As inúmeras horas de solidão, testemunhada e experienciada, num ambiente povoado por profissionais da saúde, levou-me a pensar sobre a forma que teria a nossa existência, tendo como ponto de partida dois filmes que relaciona a vida a um fio – AWAKE: a vida por um fio e A VIDA POR UM FIO.
Os roteiros são bem diferentes e não são bons. Mas, por alguma razão, me levaram a refletir se existe uma linha na qual nossas vidas se conectam e em determinado momento, sem força, se desprendem e caem. Ou se a vida é o próprio fio por onde as energias são conduzidas.
No momento, sem muita segurança, optei por considerar que a vida é um fio energizado e, embora muito do que ocorra enquanto o percorremos seja bastante palpável, ele é invisível. De tal forma que somente damos conta dos seus nós quando neles topamos. Assim, as possibilidades de choques são inúmeras, mas dificilmente conseguimos detectá-las antes que ocorram. E quando nele nos enroscamos seriamente, na maioria das vezes, não sabemos onde, quando e como tudo começou.

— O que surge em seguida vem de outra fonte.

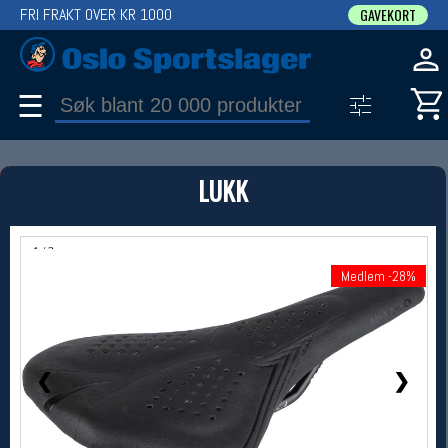
FRI FRAKT OVER KR 1000
GAVEKORT
☰
PRODUKT
LUKK
Produkter (1)
Bruk filter til å spisse søket
1 / 3
Medlem -28%
Medlem -28%
❮
❯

A ideia da vida como um fio condutor de força e invisível me fez ver como minha terapeuta tem razão ao afirmar que o controle que pensamos ter sobre a nossa própria vida é ilusório. E de como Gonzaguinha estava correto ao dizer que a vida “é um nada no mundo”. Um ‘nada’ em incessante atividade independentemente de nossos desejos, ainda mais quando parece que está rompendo.
O risco de ruptura põe o ‘nada’ em frenética luta para permanecer guiando potências e isso é fascinante e comovente. A autonomia e a velocidade dos órgãos na produção de sucessivos sinais nos põe na lona. Somos espectadores de uma batalha que julgávamos ser nossa, mas o papel que nos reservaram foi apenas de observador e ainda assim nos leva à exaustão. Seria essa peleja sempre uma realidade?! Se é assim, é bom ouvir Leminski com atenção “não discuto com o destino, o que pintar eu assino” e, relaxar.
Cecília Meirelles por certo riria dessa escolha e diria “traça a reta e a curva, a quebrada e a sinuosa, tudo é preciso, de tudo viverás”. Admito gostar da ideia de ser autora da linha, seja qual for sua forma. Mas serei absolutamente verdadeira se disser que várias vezes, nos meus quase 60 anos, apenas caminhei, parafusei, levei choques e tropecei nos nós. Ademais estou cansada.
Entre um cigarro e outro, Fernando Pessoa vem ao meu socorro: “dorme que a vida é nada! Dorme, que tudo é vão! Se alguém achou a estrada, achou-a em confusão, com a alma enganada”. Exausta, jogo-me na poltrona reservada para acompanhantes e durmo. O sonho vem. Nele posso escolher entre desenhar ou fazer versos.
Nunca me dei bem com traçados. Nas aulas de geometria ficava fascinada com a existência de várias retas passando por um único ponto, no Universo. A imagem que se forma no meu cérebro, ainda hoje, é de uma beleza estonteante. Não consigo reproduzi-la, então romantizo-a. Vejo-a como encontros inevitáveis que eu gostaria de, com leveza e rigor estético, descrevê-los. Por isso escolho os versos. Mas isso é sonho, é apenas devaneio, já que na corrente de potencialidades que me anima, não se encontra a imortalidade dos poetas.